Saved data entries:
=====

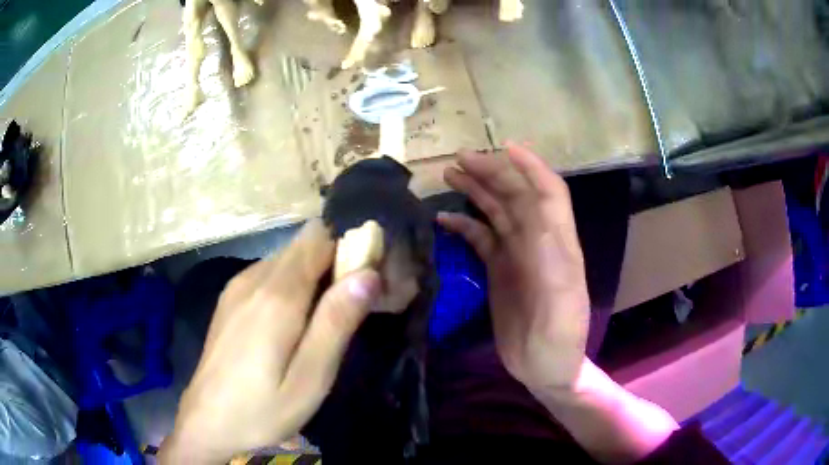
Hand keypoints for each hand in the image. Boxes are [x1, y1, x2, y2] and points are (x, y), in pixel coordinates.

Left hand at [159, 220, 379, 463]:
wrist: (206, 420)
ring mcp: (237, 286)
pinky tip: (286, 329)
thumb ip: (337, 323)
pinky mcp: (229, 298)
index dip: (348, 253)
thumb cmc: (262, 409)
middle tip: (343, 314)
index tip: (364, 288)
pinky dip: (289, 287)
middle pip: (304, 244)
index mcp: (277, 295)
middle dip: (333, 265)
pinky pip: (269, 274)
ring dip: (311, 278)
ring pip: (287, 259)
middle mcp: (254, 278)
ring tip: (316, 326)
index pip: (320, 238)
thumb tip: (367, 273)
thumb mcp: (310, 379)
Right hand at [438, 142, 589, 392]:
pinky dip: (464, 225)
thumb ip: (552, 265)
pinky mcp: (499, 270)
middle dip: (493, 172)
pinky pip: (481, 239)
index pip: (549, 193)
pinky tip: (444, 218)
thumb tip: (533, 222)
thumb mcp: (561, 306)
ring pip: (497, 212)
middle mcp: (538, 242)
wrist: (545, 368)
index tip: (506, 147)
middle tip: (460, 158)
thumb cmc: (560, 341)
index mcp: (558, 245)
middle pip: (517, 196)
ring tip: (451, 173)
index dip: (531, 167)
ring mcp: (516, 255)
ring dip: (477, 190)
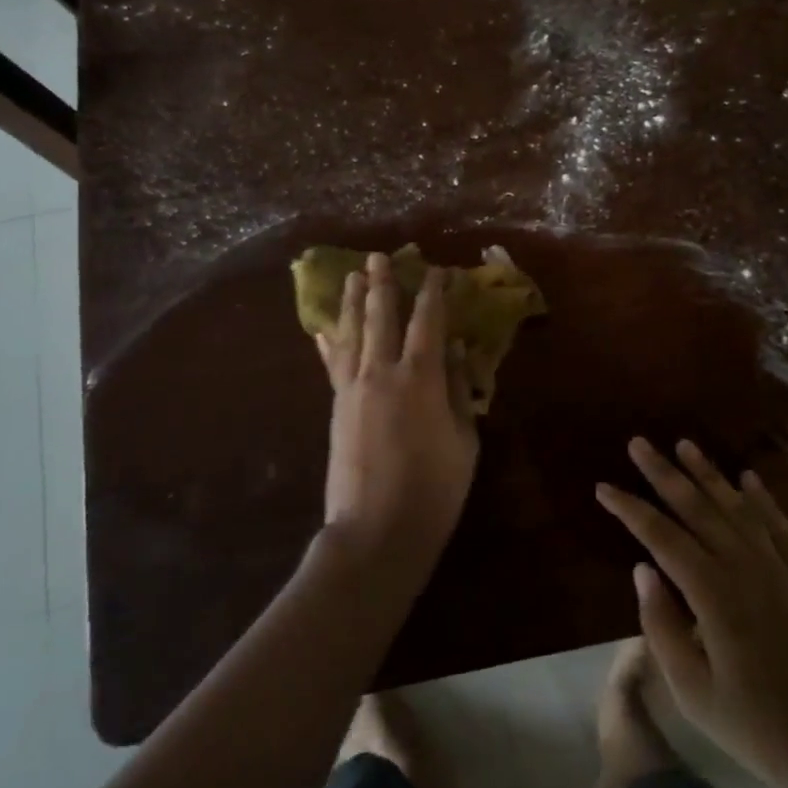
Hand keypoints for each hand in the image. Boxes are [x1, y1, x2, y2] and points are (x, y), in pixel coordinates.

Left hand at [316, 253, 478, 577]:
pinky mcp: (336, 407)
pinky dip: (329, 344)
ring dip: (354, 303)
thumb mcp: (464, 440)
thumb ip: (459, 390)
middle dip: (382, 284)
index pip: (428, 322)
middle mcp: (383, 373)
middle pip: (381, 317)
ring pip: (352, 333)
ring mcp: (354, 388)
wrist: (375, 530)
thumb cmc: (434, 489)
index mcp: (421, 378)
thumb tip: (457, 350)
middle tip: (379, 257)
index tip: (437, 271)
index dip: (433, 294)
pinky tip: (323, 331)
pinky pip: (333, 365)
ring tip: (354, 278)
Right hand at [597, 438, 787, 787]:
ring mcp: (780, 571)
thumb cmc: (755, 728)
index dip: (630, 509)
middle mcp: (746, 569)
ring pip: (738, 508)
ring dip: (709, 474)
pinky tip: (748, 478)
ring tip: (685, 444)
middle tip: (639, 443)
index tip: (603, 487)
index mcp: (713, 595)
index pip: (661, 537)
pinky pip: (780, 527)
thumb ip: (662, 626)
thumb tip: (641, 568)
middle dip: (664, 473)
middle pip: (698, 508)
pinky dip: (763, 499)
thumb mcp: (693, 692)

=====

**Task objective**
Each line from the one holding "thumb cmc: (434, 489)" down to the end of the records above is to be repeated exactly; no other line belongs in the reply.

**Answer below**
thumb cmc: (434, 489)
index mcp: (421, 378)
thumb tip: (457, 350)
middle tip: (379, 257)
index tip: (437, 271)
index dip: (433, 294)
pinky tip: (323, 331)
pinky pip: (333, 365)
ring tip: (354, 278)
Right hand at [597, 438, 787, 787]:
ring mcp: (780, 571)
thumb cmc: (755, 728)
index dip: (630, 509)
middle mcp: (746, 569)
ring pip: (738, 508)
ring dip: (709, 474)
pinky tip: (748, 478)
ring tip: (685, 444)
middle tip: (639, 443)
index tip: (603, 487)
index mcp: (713, 595)
index pip: (661, 537)
pinky pip: (780, 527)
thumb ip: (662, 626)
thumb tip: (641, 568)
middle dip: (664, 473)
middle pip: (698, 508)
pinky dip: (763, 499)
thumb mcp: (693, 692)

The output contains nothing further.